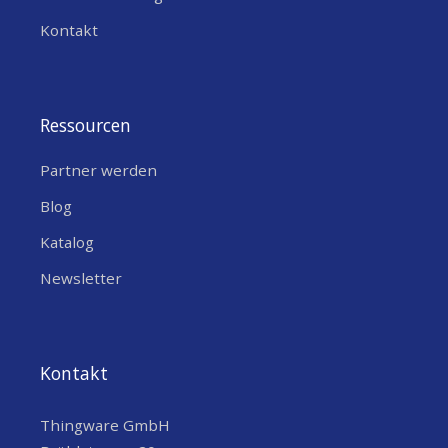
Kontakt
Ressourcen
Partner werden
Blog
Katalog
Newsletter
Kontakt
Thingware GmbH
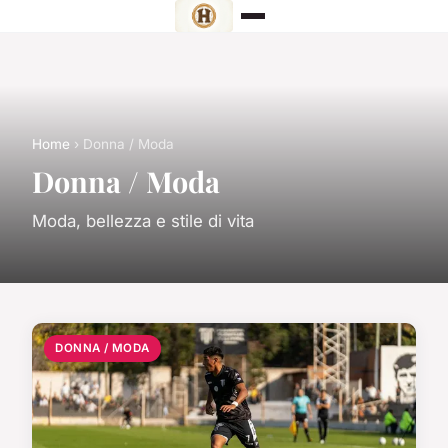
Home
› Donna / Moda
Donna / Moda
Moda, bellezza e stile di vita
DONNA / MODA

#####

Exercise aim
Output these lines as a JSON list of strings, with one string for each line and blank lines left out, and leave the pictures out of the answer.

Solved exercise
[
  "Kontakt",
  "Ressourcen",
  "Partner werden",
  "Blog",
  "Katalog",
  "Newsletter",
  "Kontakt",
  "Thingware GmbH",
  "Home",
  "› Donna / Moda",
  "Donna / Moda",
  "Moda, bellezza e stile di vita",
  "DONNA / MODA"
]